# Weaning



## mominpa (Mar 11, 2009)

What is the earliest you have weaned a baby boer goat?

We had a mamma die last night..... her babies are 5 weeks old-- nice and big (good mamma)-- do they NEED bottle fed? We watched them eat hay/grass & drink from the water bucket.

Totally OUR BAD that the mamma died-- we think it may have been worms. She kidded the week I had a baby and I totally forgot to worm her.

I don't know what else it could be!?!?!?!?! She was healthy and FINE yesterday.!?!?


----------



## Creamers (Aug 3, 2010)

Never wean doelings before 12 weeks - 5 weeks is NOT nearly close enough - I wean at 20-24 weeks - bucks or does - but there is no way to consider weaning the bucklings/wethers before 8 weeks, and I'd not consider the does prior to 12. They aren't going to accept bottled without a fit, but offer whole cow's milk - no replacer - unless you have a goat in milk - in a bucket until they are bottlefeeding - might take a lot of time and fighting. Offer at least 40 oz a kid a day -


----------



## hardworkingwoman (Jun 4, 2009)

I am just weaning mine at 4 months. One is mounting my doeling and I don't want a pregnant 4 month old even though that is not common. The other one I am selling. They are doing great. I wouldn't want to do it any earlier. They just seem more adjusted to be able to adapt better. That doesn't help their loud mouths though!! lol 
They had loud mouths before they were being weaned.


----------



## houndlover (Feb 20, 2009)

I have had a few kids and lambs lose their dam at a month to six weeks. None of them would take a bottle. They were fine. They were nibbling hay and pellets by that time, and after going hungry for a day or so, really dug in. Nobody wants to wean this early, but honestly if you can't get them to bottle feed, they'll be weaned.


----------



## mominpa (Mar 11, 2009)

The female took a bottle.

The boy keeps drinking the water from the waterer and he is going to the bathroom (both ways) quite a bit-- so I know he too is "eating" but would NOT take a bottle yet. Since I've seen him go to the bathroom I am okay and will try again tomorrow after church.


----------



## CaliannG (Apr 29, 2005)

Eventually, they will take a bottle. I have managed to get a Spanish kid, at 10 weeks old who had NEVER had anything but his momma, and was wild as heck, to take a bottle readily within 2-3 days.
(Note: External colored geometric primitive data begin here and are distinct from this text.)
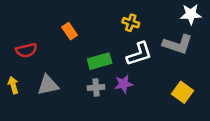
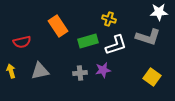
orange rectangle: (70, 31) -> (58, 26), size x1.5
green rectangle: (100, 61) -> (88, 41), moved

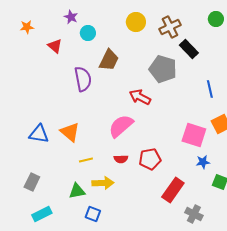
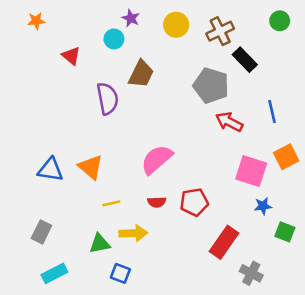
purple star: (71, 17) -> (131, 18), moved
orange star: (27, 27) -> (36, 21), moved
red arrow: (140, 97) -> (229, 122), moved

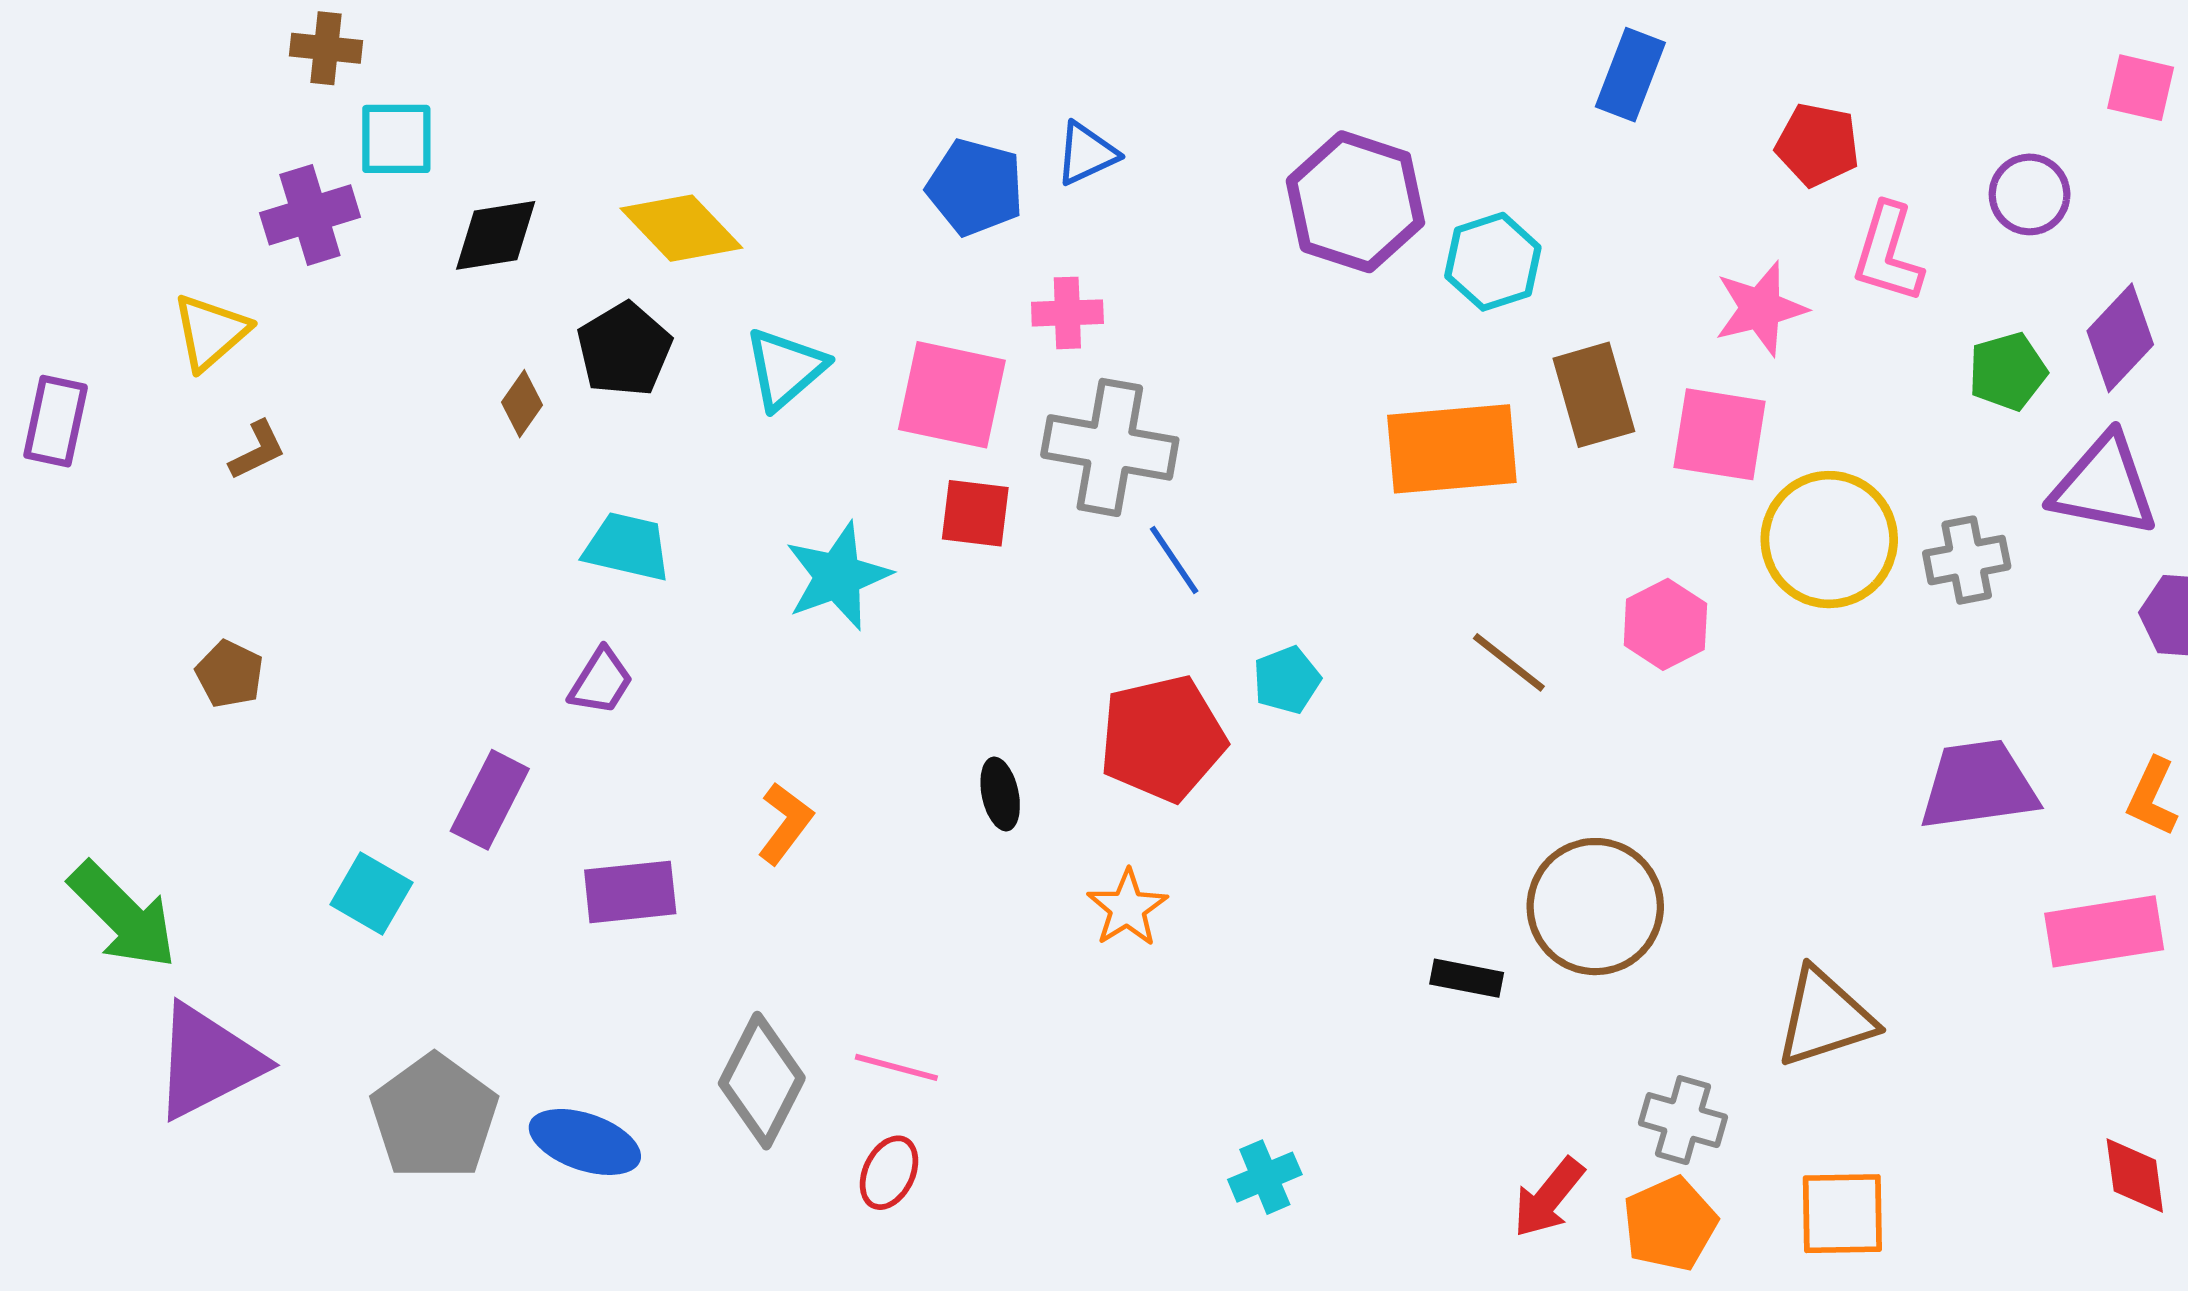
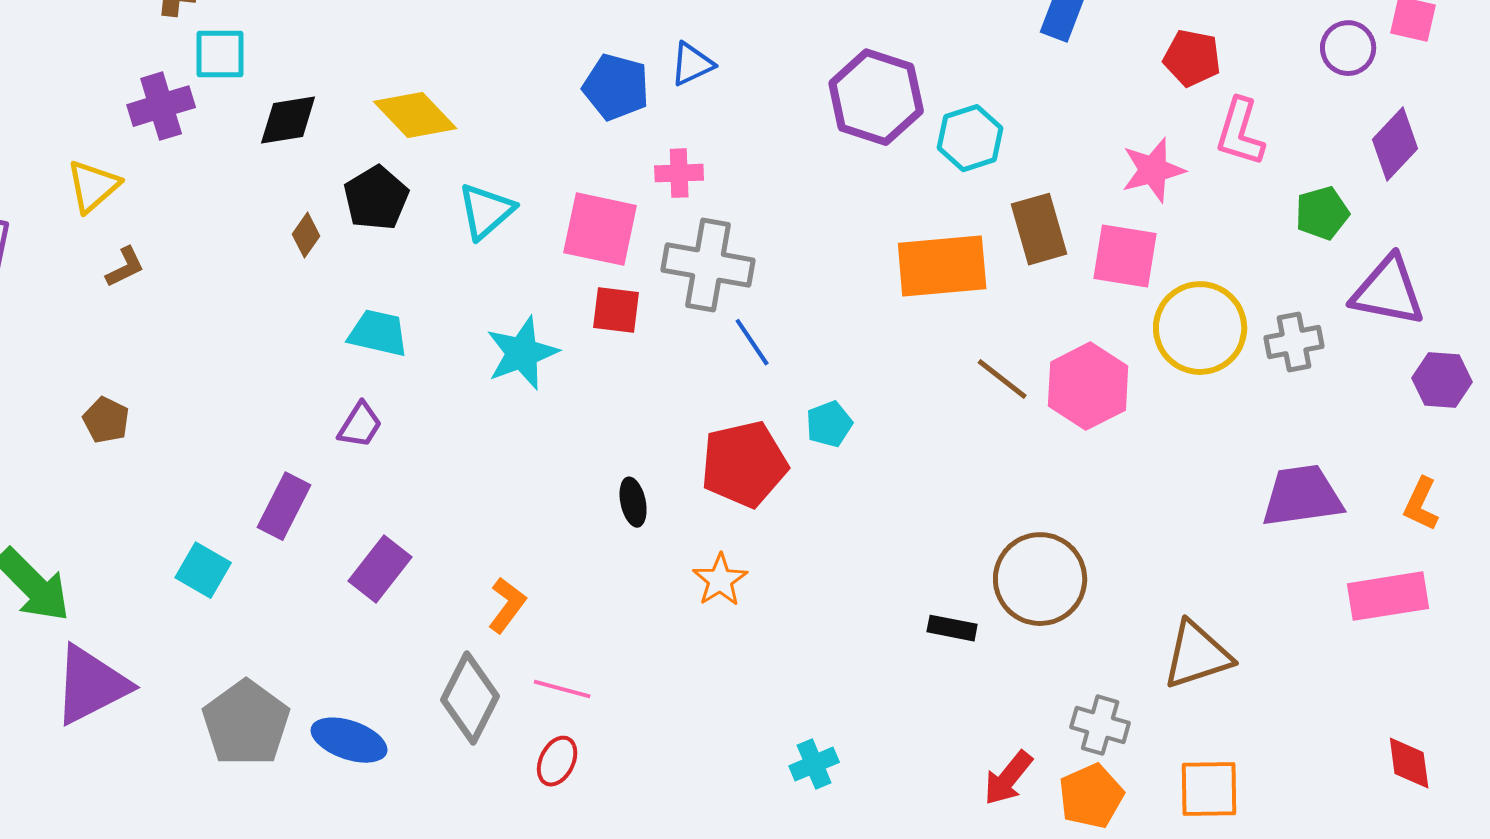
purple circle: (2030, 194) -> (1348, 48), moved
purple diamond: (2120, 338) -> (1395, 144), moved
pink hexagon: (1665, 624) -> (1088, 386), size x1.4
brown line: (1509, 662) -> (1002, 379), moved
orange L-shape: (785, 823) -> (507, 605), moved
purple rectangle: (630, 892) -> (380, 569), turned -46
SOME people seem to think that it is just fine to wean real early and will attempt to talk you into it. I will tell you straight up that by weaning that early, you are running some severe risks. Yeah, they COULD turn out JUST FINE, but odds are way against it. It is more likely that they will turn out stunted, have severe parasite problems, and overall end up unhealthy in the long run.

Just like with human babies....yeah, you might get away with weaning a human baby really early, but you can SEE how often that turns out bad. Babies need milk to grow big and strong...and become healthy adults.

Most folks wean at 12-16 weeks. I prefer to wean at 20 weeks for doelings.


----------



## Rechellef (Oct 5, 2010)

I had a 6 week old lamb that was seriously injured and couldn't stand to nurse for about a month and although she was eating grain and hay, I coaxed her into the bottle eventually. It took about a good solid 10-14 days before she would willing take it. Now all I have to do is call her name in the pasture and she comes running for her bottle.


----------



## houndlover (Feb 20, 2009)

And SOME people will lead you to believe that the kid will die without nursing from a bottle. Some kids simply will never take a bottle no matter how long you stress both them and yourself out trying. And they live. They make take a while to catch up with their same age peers, and maybe not. I've never had one die that wouldn't take a bottle after nursing for a month or more. Don't ever forget that the advice you get on HST is a tiny tiny percentage of goat owners as a whole, and that there are many ways to successfully raise goats.


----------



## ozark_jewels (Oct 7, 2005)

You do not WANT to wean them this early, so keep trying to get them to eat(glad that the doeling is taking the bottle). But if he absolutely will not, and he is eating plenty of solids and drinking water, I wouldn't worry too much about it. Make sure they get the best of everything though, as they will need it more than kids still on their mothers.


----------



## CaliannG (Apr 29, 2005)

I would have gotten back earlier on this, but I had to go hunt down some references to things that people have known since the 1940's, because SOME people are stubborn, and when dealing with stubborn people, I like to have some scientific back-up.  

So here are some basics:

http://www.omafra.gov.on.ca/english/livestock/goat/facts/goatnutrition.htm

http://www.archanimbreed.com/pdf/2005/at05p185.pdf

I can hunt up a couple more. However, basically, it is not the actual AGE of the goat, but the size and maturity of its digestive system that effect whether you have severe losses with weaning shock or not.

That means, in small groups, SOME PEOPLE might not experience losses due to weaning shock, especially if their lines tend to put on weight fast and have early maturing digestive systems. This is ESPECIALLY true of less commercial breeds, such as NDs, Pygmies, or Spanish goats. 

A rule of thumb is that you never want to wean if the *standard sized* goat is under 20 lbs, and if you want to be on the safe side, you'll wait until the goat is 25-30 lbs before weaning. Males are more effected by weaning shock than females.

If you want to take chances with your goats and you can easily afford their loss (like many commercial breeders, where it is about the numbers), then yes, go ahead and wean at 8 weeks. (But definitely not FIVE weeks!  :run: )

If it is very important to you that your kids survive and you don't want to take chances, then the TRADITIONAL time for weaning goats is 12- 14 weeks. Of course, it is TRADITIONAL for a reason...millions of goat keepers found that their mortality rates were much lower for 12-14 week old weaned kids than they were for 8-10 week old weaned kids.

Your call.


----------